Vector Space with Trivial Dual

Question

How to construct a Vector Space $E$ (non trivial) such that, the only continuous linear functional in $E$ is the function $f=0$?

Answer 1

In addition to what Asaf has written: There are non-trivial topological vector spaces with non-trivial topologies which have a trivial dual. I think in Rudin's "Functional Analysis" it is shown that the $L^p$-spaces with $0<p<1$ are an example of this.

Answer 2

Such vector space is not going to be a normed vector space, and for this you really just need any vector space whose topology is trivial.

However note that assuming the axiom of choice every vector space is isomorphic to a normed vector space (e.g. by embedding into an appropriate subspace of $L^2(X)$ for some large enough $X$), so there will be a topology which is richer in continuous functionals.

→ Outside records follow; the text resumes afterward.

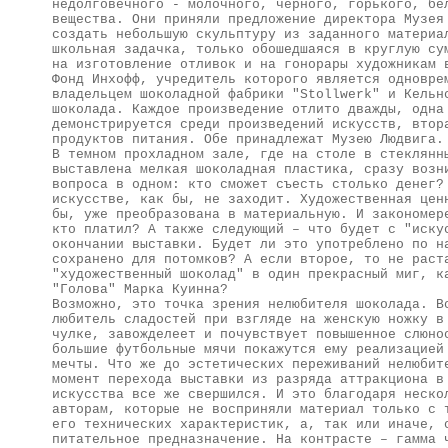
недолговечного - молочного, черного, горького, бе
вещества. Они приняли предложение директора Музея
создать небольшую скульптуру из заданного материа
школьная задачка, только обошедшаяся в круглую су
на изготовление отливок и на гонорары художникам 
Фонд Инхофф, учредитель которого является одновре
владельцем шоколадной фабрики "Stollwerk" и Кельн
шоколада. Каждое произведение отлито дважды, одна
демонстрируется среди произведений искусств, втор
продуктов питания. Обе принадлежат Музею Людвига.
В темном прохладном зале, где на столе в стеклянн
выставлена мелкая шоколадная пластика, сразу возн
вопроса в одном: кто сможет съесть столько денег?
искусстве, как бы, не заходит. Художественная цен
бы, уже преобразована в материальную. И закономер
кто платил? А также следующий – что будет с "иску
окончании выставки. Будет ли это употреблено по н
сохранено для потомков? А если второе, то не раст
"художественный шоколад" в один прекрасный миг, к
"Голова" Марка Куинна?
Возможно, это точка зрения нелюбителя шоколада. В
любитель сладостей при взгляде на женскую ножку в
чулке, завожделеет и почувствует повышенное слюно
большие футбольные мячи покажутся ему реализацией
мечты. Что же до эстетических переживаний нелюбит
момент перехода выставки из разряда аттракциона в
искусства все же свершился. И это благодаря неско
авторам, которые не восприняли материал только с 
его технических характеристик, а, так или иначе, 
питательное предназначение. На контрасте – гамма 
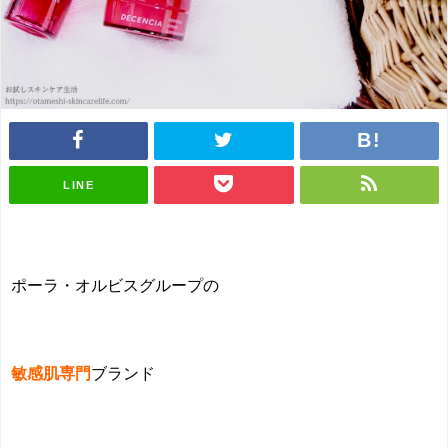
LINE
ポーラ・オルビスグループの
敏感肌専門
ブランド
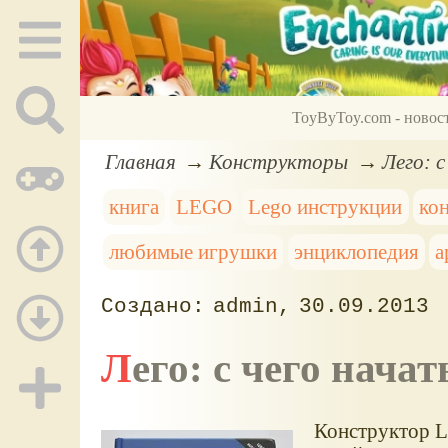
ToyByToy.com - новос
Главная
Конструкторы
Лего: 
книга
LEGO
Lego инструкции
ко
любимые игрушки
энциклопедия
а
admin
30.09.2013
Лего: с чего нач
Конструктор L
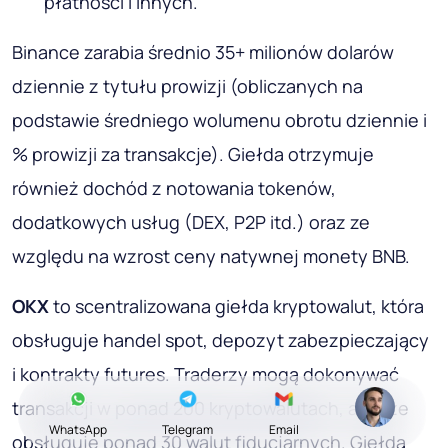
płatności i innych.
Binance zarabia średnio 35+ milionów dolarów
dziennie z tytułu prowizji (obliczanych na
podstawie średniego wolumenu obrotu dziennie i
% prowizji za transakcje). Giełda otrzymuje
również dochód z notowania tokenów,
dodatkowych usług (DEX, P2P itd.) oraz ze
względu na wzrost ceny natywnej monety BNB.
OKX
to scentralizowana giełda kryptowalut, która
obsługuje handel spot, depozyt zabezpieczający
i kontrakty futures. Traderzy mogą dokonywać
transakcji w ponad 200 kryptowalutach, a także
WhatsApp
Telegram
Email
obsługuje ponad 30 walut fiducjarnych. Giełda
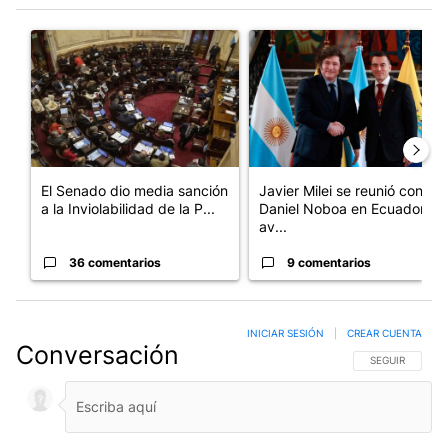
Este listado muestra los artículos con más comentarios en los últim
Un artículo de tendencia con el título "El Senado dio media san
Un artículo de tendencia con e
El Senado dio media sanción
Javier Milei se reunió con
a la Inviolabilidad de la P...
Daniel Noboa en Ecuador y
av...
36 comentarios
9 comentarios
INICIAR SESIÓN
|
CREAR CUENTA
Conversación
SIGA ESTA CO
SEGUIR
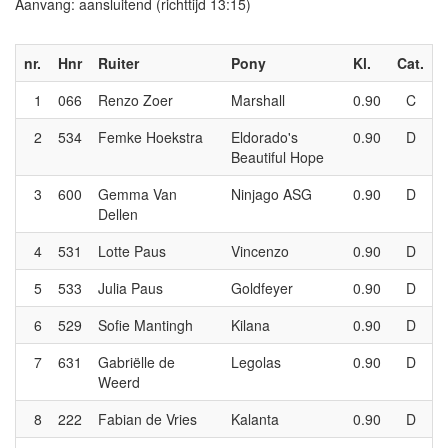
Aanvang: aansluitend (richttijd 13:15)
nr.
Hnr
Ruiter
Pony
Kl.
Cat.
1
066
Renzo Zoer
Marshall
0.90
C
2
534
Femke Hoekstra
Eldorado's
0.90
D
Beautiful Hope
3
600
Gemma Van
Ninjago ASG
0.90
D
Dellen
4
531
Lotte Paus
Vincenzo
0.90
D
5
533
Julia Paus
Goldfeyer
0.90
D
6
529
Sofie Mantingh
Kilana
0.90
D
7
631
Gabriëlle de
Legolas
0.90
D
Weerd
8
222
Fabian de Vries
Kalanta
0.90
D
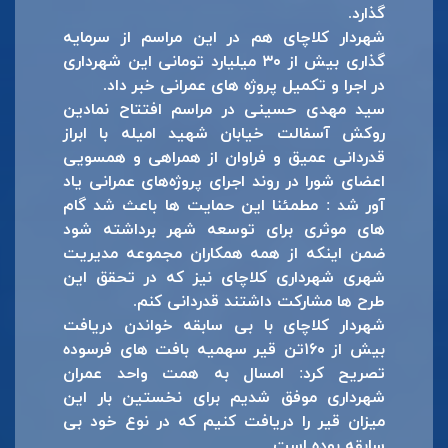
گذارد.
شهردار کلاچای هم در این مراسم از سرمایه
گذاری بیش از ۳۰ میلیارد تومانی این شهرداری
در اجرا و تکمیل پروژه های عمرانی خبر داد.
سید مهدی حسینی در مراسم افتتاح نمادین
روکش آسفالت خیابان شهید امیله با ابراز
قدردانی عمیق و فراوان از همراهی و همسویی
اعضای شورا در روند اجرای پروژه‌های عمرانی یاد
آور شد : مطمئنا این حمایت ها باعث شد گام
های موثری برای توسعه شهر برداشته شود
ضمن اینکه از همه همکاران مجموعه مدیریت
شهری شهرداری کلاچای نیز که در تحقق این
طرح ها مشارکت داشتند قدردانی کنم.
شهردار کلاچای با بی سابقه خواندن دریافت
بیش از ۱۶۰تن قیر سهمیه بافت های فرسوده
تصریح کرد: امسال به همت واحد عمران
شهرداری موفق شدیم برای نخستین بار این
میزان قیر را دریافت کنیم که در نوع خود بی
سابقه بوده است.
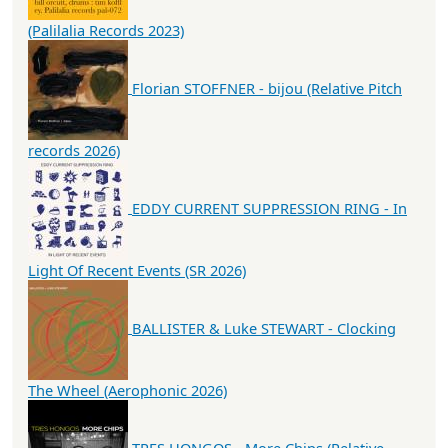
(Palilalia Records 2023)
Florian STOFFNER - bijou (Relative Pitch
records 2026)
EDDY CURRENT SUPPRESSION RING - In
Light Of Recent Events (SR 2026)
BALLISTER & Luke STEWART - Clocking
The Wheel (Aerophonic 2026)
TRES HONGOS - More Chips (Relative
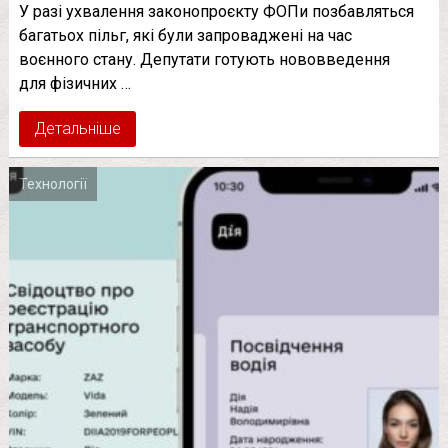
У разі ухвалення законопроєкту ФОПи позбавляться
багатьох пільг, які були запроваджені на час
воєнного стану. Депутати готують нововведення
для фізичних …
Детальніше
Технології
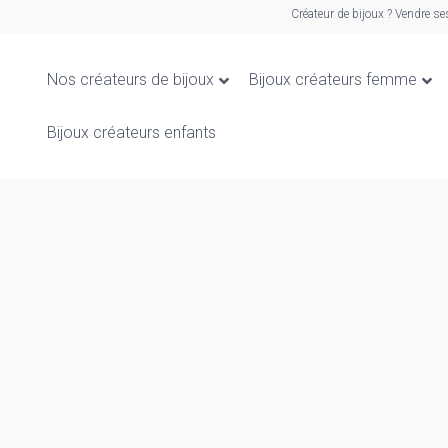
Créateur de bijoux ? Vendre se
Nos créateurs de bijoux
Bijoux créateurs femme
Bijoux créateurs enfants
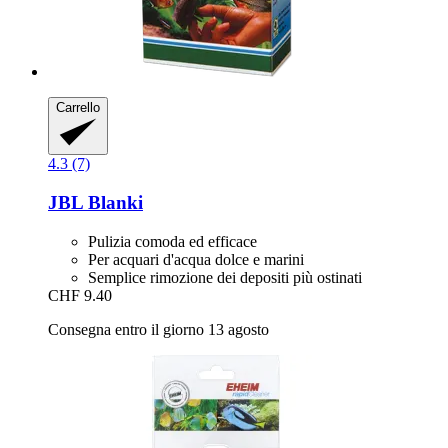
Carrello
4.3 (7)
JBL
Blanki
Pulizia comoda ed efficace
Per acquari d'acqua dolce e marini
Semplice rimozione dei depositi più ostinati
CHF 9.40
Consegna entro il giorno 13 agosto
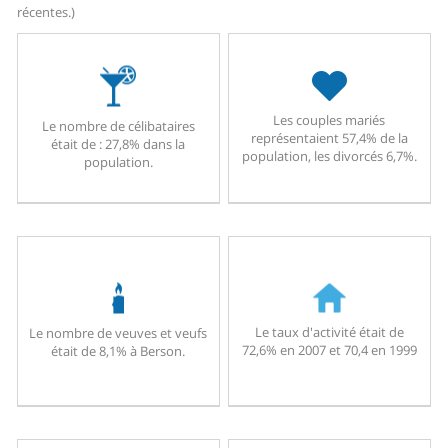
récentes.)
Les couples mariés
Le nombre de célibataires
représentaient 57,4% de la
était de : 27,8% dans la
population, les divorcés 6,7%.
population.
Le taux d'activité était de
Le nombre de veuves et veufs
72,6% en 2007 et 70,4 en 1999
était de 8,1% à Berson.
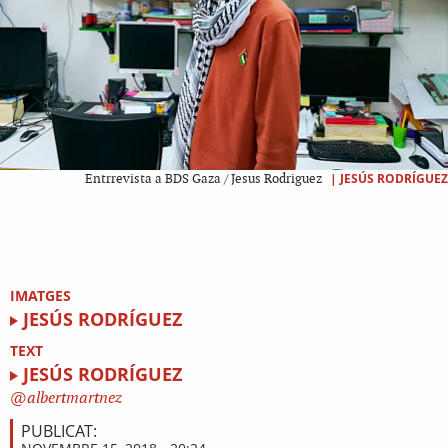
|
JESÚS RODRÍGUEZ
Entrrevista a BDS Gaza / Jesus Rodriguez
IMATGES
JESÚS RODRÍGUEZ
TEXT
JESÚS RODRÍGUEZ
albertmartnez
PUBLICAT:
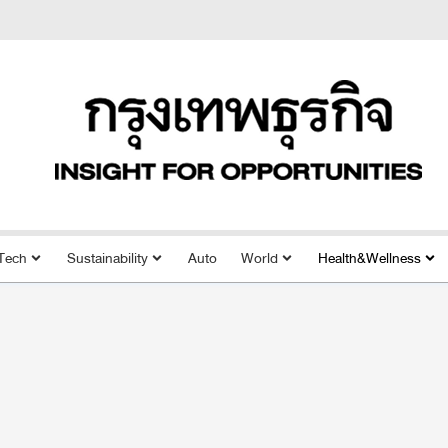
Tech
Sustainability
Auto
World
Health&Wellness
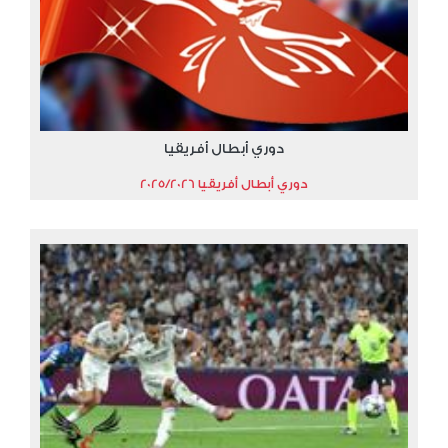
دوري أبطال أفريقيا
دوري أبطال أفريقيا 2025/2026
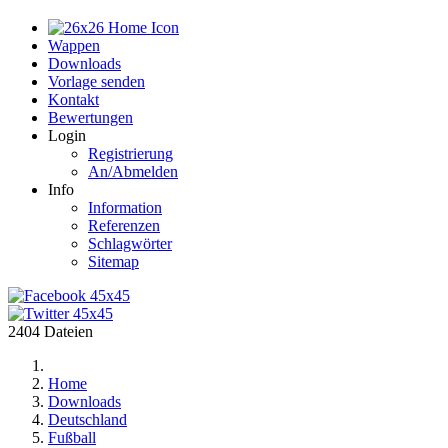
Home
Wappen
Downloads
Vorlage senden
Kontakt
Bewertungen
Login
Registrierung
An/Abmelden
Info
Information
Referenzen
Schlagwörter
Sitemap
2404 Dateien
Home
Downloads
Deutschland
Fußball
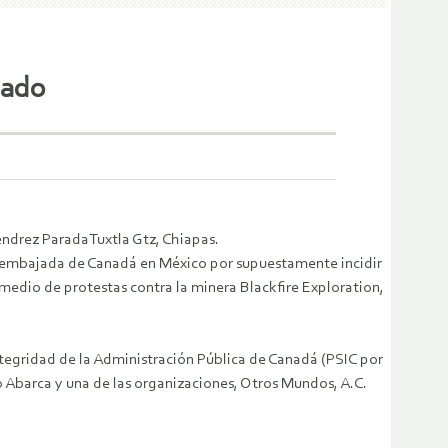
nado
ndrez ParadaTuxtla Gtz, Chiapas.
 embajada de Canadá en México por supuestamente incidir
 medio de protestas contra la minera Blackfire Exploration,
ntegridad de la Administración Pública de Canadá (PSIC por
ano Abarca y una de las organizaciones, Otros Mundos, A.C.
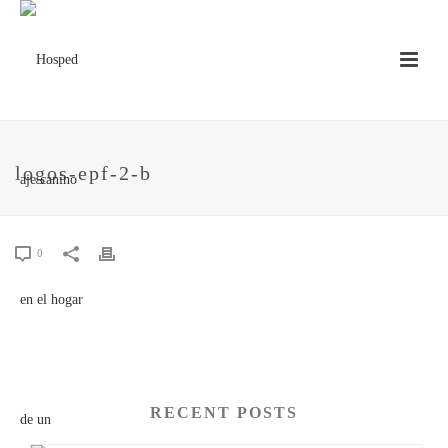
logos-epf-2-b
0
RECENT POSTS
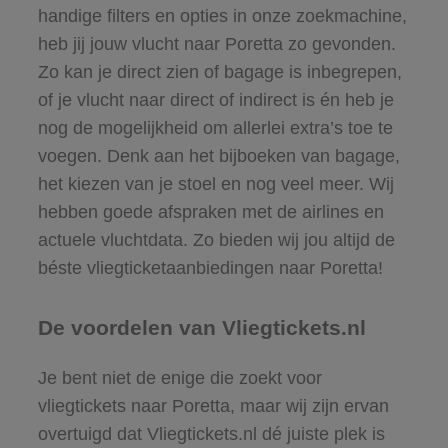
handige filters en opties in onze zoekmachine,
heb jij jouw vlucht naar Poretta zo gevonden.
Zo kan je direct zien of bagage is inbegrepen,
of je vlucht naar direct of indirect is én heb je
nog de mogelijkheid om allerlei extra’s toe te
voegen. Denk aan het bijboeken van bagage,
het kiezen van je stoel en nog veel meer. Wij
hebben goede afspraken met de airlines en
actuele vluchtdata. Zo bieden wij jou altijd de
béste vliegticketaanbiedingen naar Poretta!
De voordelen van Vliegtickets.nl
Je bent niet de enige die zoekt voor
vliegtickets naar Poretta, maar wij zijn ervan
overtuigd dat Vliegtickets.nl dé juiste plek is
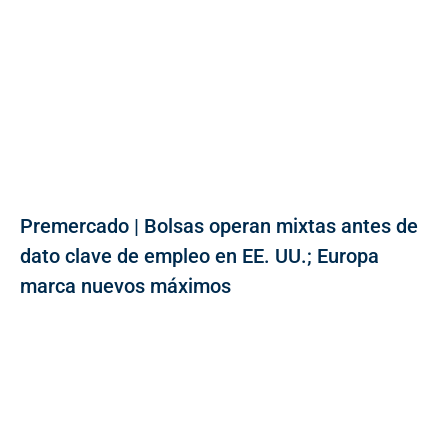
Premercado | Bolsas operan mixtas antes de
dato clave de empleo en EE. UU.; Europa
marca nuevos máximos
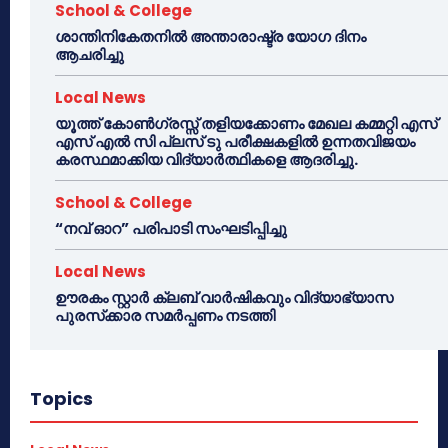
School & College
ശാന്തിനികേതനിൽ അന്താരാഷ്ട്ര യോഗ ദിനം
ആചരിച്ചു
Local News
യൂത്ത് കോൺഗ്രസ്സ് തളിയക്കോണം മേഖല കമ്മറ്റി എസ്
എസ് എൽ സി പ്ലസ് ടു പരീക്ഷകളിൽ ഉന്നതവിജയം
കരസ്ഥമാക്കിയ വിദ്യാർത്ഥികളെ ആദരിച്ചു.
School & College
“നവ് ഓറ” പരിപാടി സംഘടിപ്പിച്ചു
Local News
ഊരകം സ്റ്റാർ ക്ലബ് വാർഷികവും വിദ്യാഭ്യാസ
പുരസ്‌ക്കാര സമർപ്പണം നടത്തി
Topics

If the axiom of choice fails badly then it is consistent that there is a vector space that is not only without continuous functionals, but without any functionals. This means that it cannot be topologized in such way that it has any nontrivial functionals.

Answer 3

Continuing Asaf's answer ... You cannot exhibit a nonzero continuous linear functional (nor, indeed, any nonzero linear functional) for the Banach space $l^\infty / c_0$. Such things exist by the Axiom of Choice.

Answer 4

Here is an explicit example doesn't seem too artificial: Let $$E = \mathcal{L}^0[0,1] = \{f:[0,1] \to \mathbb{C} \mid f\text{ measurable}\}$$ with the topology of convergence in measure (Lebesgue measure on $[0,1]$). This topology is (pseudo-)metrizable with $$d(f,g) = \int_{[0,1]} \min\{|f(t)-g(t)|,1\}\,dt\,.$$ Then $E' = \{0\}$. Indeed, if $\phi \in E'$ such that there is some $f \in E$ with $\phi(f) \neq 0$, let $g_n$ be the classical typewriter sequence: $$g_{2^k+m}(t) = \begin{cases} 1 & \text{if } t \in \left[\tfrac{m}{2^k},\tfrac{m+1}{2^k}\right] \\ 0 & \text{else} \end{cases} $$ for $k \in \mathbb{N}$ and $m \in \{0,\ldots,2^k-1\}$. Then $$0 < |\phi(f)| = \left|\phi\left(\sum_{n=2^k}^{2^{k+1}-1} g_nf\right)\right| \leq \sum_{n=2^k}^{2^{k+1}-1} |\phi(g_n f)|$$ for each $k \in \mathbb{N}$, i.e. for each $k \in \mathbb{N}$ there exits some $n_k \in \{2^k,\ldots,2^{k+1}-1\}$ such that $$|\phi(g_{n_k} f)| \geq \frac{1}{2^k} |\phi(f)|\,.$$ Let $h_k = 2^k g_{n_k} f$. Then $h_k \to 0$ in measure, as $\mu(|h_k| > 0) \leq \frac{1}{2^k}$, but $|\phi(h_k)| \geq |\phi(f)| > 0$, a contradiction.